↓

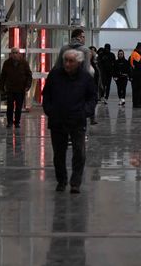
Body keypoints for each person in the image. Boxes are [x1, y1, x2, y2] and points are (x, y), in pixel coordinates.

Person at [42, 49, 98, 193]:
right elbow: (46, 94)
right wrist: (50, 110)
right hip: (57, 120)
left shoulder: (86, 78)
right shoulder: (55, 75)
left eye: (71, 61)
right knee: (59, 154)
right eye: (65, 60)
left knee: (79, 152)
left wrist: (85, 112)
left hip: (77, 120)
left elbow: (92, 97)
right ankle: (61, 180)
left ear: (78, 62)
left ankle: (75, 182)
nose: (67, 64)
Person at [0, 48, 33, 128]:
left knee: (18, 107)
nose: (14, 54)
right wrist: (2, 87)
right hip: (10, 89)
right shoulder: (7, 63)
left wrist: (27, 86)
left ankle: (17, 122)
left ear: (19, 54)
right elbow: (3, 76)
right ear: (11, 54)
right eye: (13, 53)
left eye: (16, 53)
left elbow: (29, 75)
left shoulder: (24, 63)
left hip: (20, 89)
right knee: (10, 106)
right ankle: (10, 122)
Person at [129, 42, 141, 108]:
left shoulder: (135, 54)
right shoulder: (136, 54)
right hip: (137, 75)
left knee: (137, 90)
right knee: (138, 90)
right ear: (139, 48)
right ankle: (137, 104)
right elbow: (139, 65)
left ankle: (137, 103)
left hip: (136, 75)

↑

=== Exercise brief ===
Retype the records above, but only those lines that fall between the line containing "left wrist: (85, 112)" and the line containing "right hip: (10, 89)", with both of those lines included, exactly as written.

=== Task result ===
left wrist: (85, 112)
left hip: (77, 120)
left elbow: (92, 97)
right ankle: (61, 180)
left ear: (78, 62)
left ankle: (75, 182)
nose: (67, 64)
Person at [0, 48, 33, 128]:
left knee: (18, 107)
nose: (14, 54)
right wrist: (2, 87)
right hip: (10, 89)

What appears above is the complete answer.